June 27, 2021

Sky ladder.

I'm reading "CHINA REVEALS PLANS TO COLONISE SPACE WITH A MARS BASE, CARGO FLEETS, ALIEN CITIES, AND A ‘SKY LADDER’" (Independent):

The notion of a “sky ladder” or corresponding space elevator has been considered by humans since 1895, when it leapt from the brain of Russian space pioneer Konstantin Tsiolkovsky... Engineers would first assemble an enormous space station, and then drop cables down to the Earth that would be fixed on the equator – as it would be impossible to build in the United States or Europe. Unfortunately, a cable that is both long enough, and strong enough, to maintain its integrity is yet to be invented. Once that has been overcome, however, it is likely that the cost of travelling into space would fall by over 99 per cent, with equipment and personnel travelling relatively simply between planets.

That was published on the 25th. I'm seeing it today because I googled "sky ladder," the name of a documentary we happened to watch last night. It was featured on my Netflix home page, but it came out in 2016: "Sky Ladder: The Art of Cai Guo-Qiang."

... Sky Ladder is a 1,650-foot-tall ladder, held aloft by a giant balloon and rigged with explosives. As the massive sculpture ignites, it creates a fiery vision that miraculously ascends to the heavens.

I'm quoting a review at ArtNet. You can judge for yourself whether a ladder-shaped concatenation of fireworks held up by a hot air balloon looks miraculous. It's not as miraculous as a space elevator made of materials not yet invented. 

The Chinese government looms large throughout the film. As a child during the Cultural Revolution, Cai helped his father, [an] artist and bookseller who spent most of his salary buying his own [wares], burn the vast majority of the family’s library. Cai is perhaps best-known for the spectacular firework show he created for the 2008 Beijing Olympics, but there are some who question his willingness to collaborate with an authoritarian regime.... [T]here’s also Cai’s disappointing involvement with the government’s 2014 Asia-Pacific Economic Conference. The filmmakers sat in on meetings where the artist’s vision was severely compromised by government officials....

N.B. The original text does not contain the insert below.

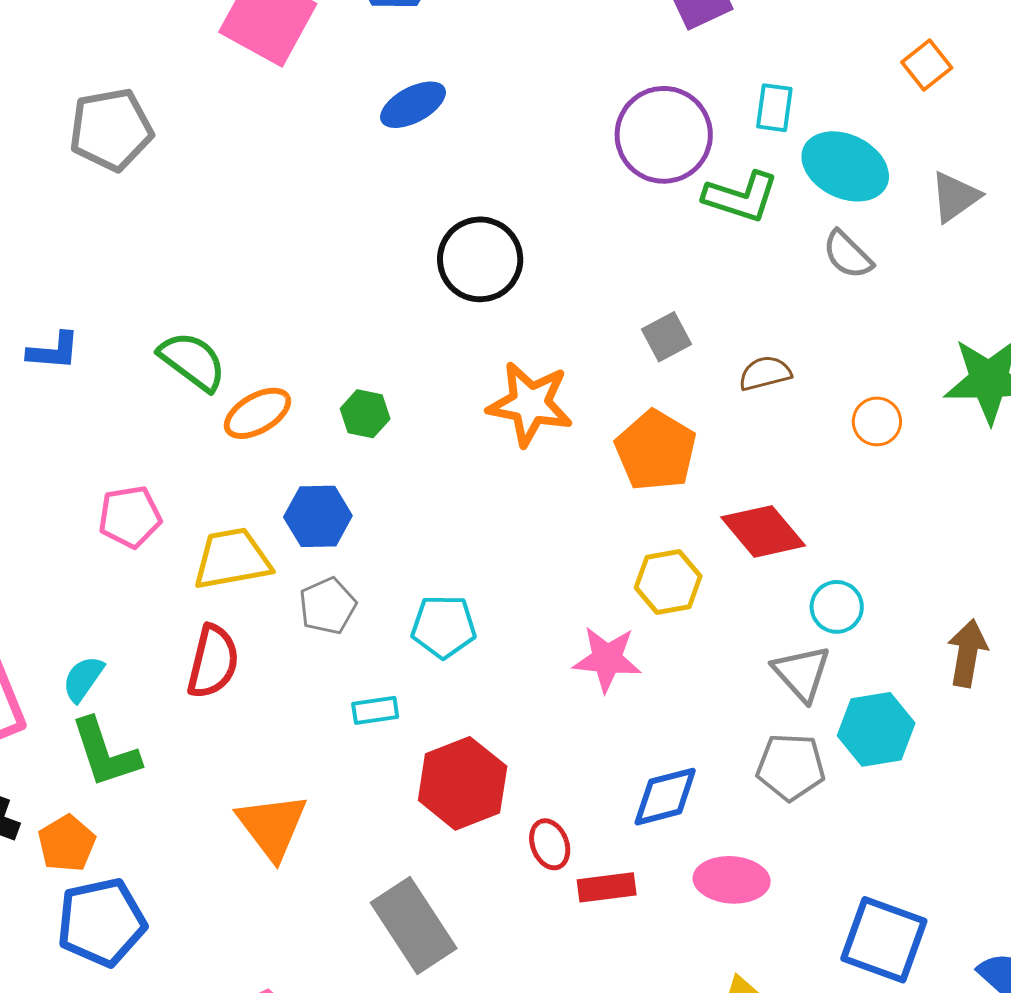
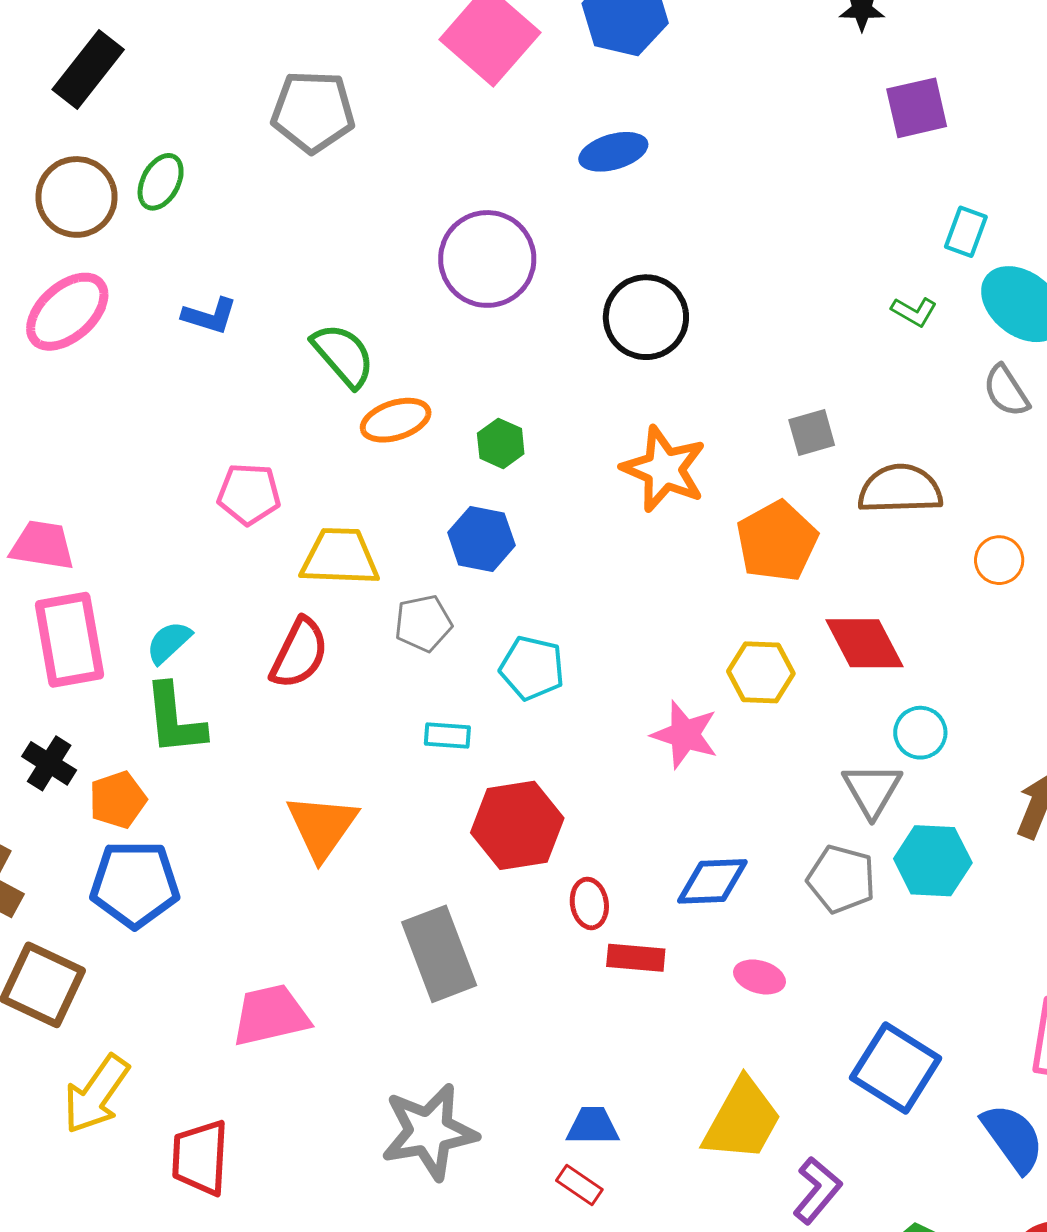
purple circle: (664, 135) -> (487, 259), moved
green L-shape: (741, 197) -> (914, 312), size x0.6
brown semicircle: (765, 373) -> (900, 489), size x1.6
blue hexagon: (318, 516) -> (481, 539), moved
pink ellipse: (732, 880) -> (759, 977), size x0.7

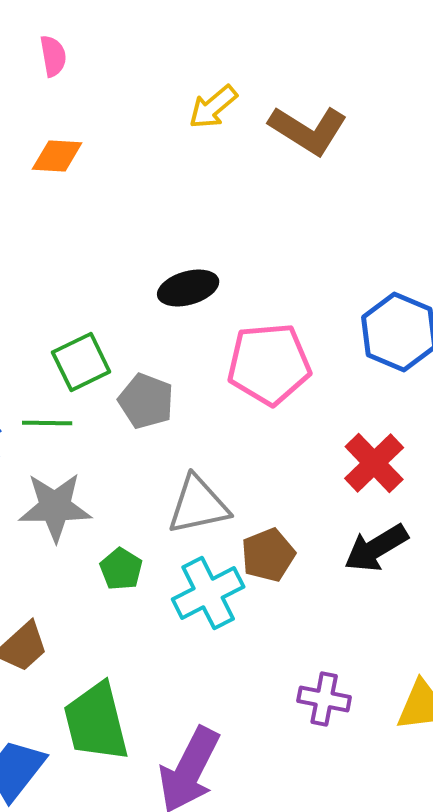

The government official says — to quote the subtitles — "I'm telling you, the government is here to help you... You have to figure out something creative with all these chains on you... Mao taught us to be practical and realistic.... We'll support you only when you follow the rules." 

And the artist works with them — works on what is bombastic propaganda for the Chinese government. 

The movie mostly offered up Cai as a great artist, but it also gave us plenty of reason to think he was more of a con artist. In that light, it was tantalizing that — to me, at least — he looked so much like Obama.

NOTE: The "sky ladder" topic is — by chance — a continuation of yesterday's Tower of Babel theme.

2 comments:

Ann Althouse said...

Temujin writes:

Brad Pitt, who also starred in the movie 'Babel', takes a fall off of a space elevator in the movie 'Ad Astra'. It's a pretty good conceptualization of a space elevator. I wish our Chinese Masters good luck with this. Knowing what I've seen of Chinese manufacturing over the years, I'd let them go first.

https://www.youtube.com/watch?v=pCUJJuFEqJc

Ann Althouse said...

MikeR writes:

a) No one calls it a sky ladder; "space elevator" is the term I always see.

b) There is a material that might work - almost: https://www.newscientist.com/article/2093356-carbon-nanotubes-too-weak-to-get-a-space-elevator-off-the-ground/ For sure we aren't there yet.

Elon Musk and SpaceX are of course ahead of China in everything on their list. But China has some important advantages. The most important might be that they are going to be willing to spend astronauts. NASA was like that in the Apollo era, but it sure isn't now.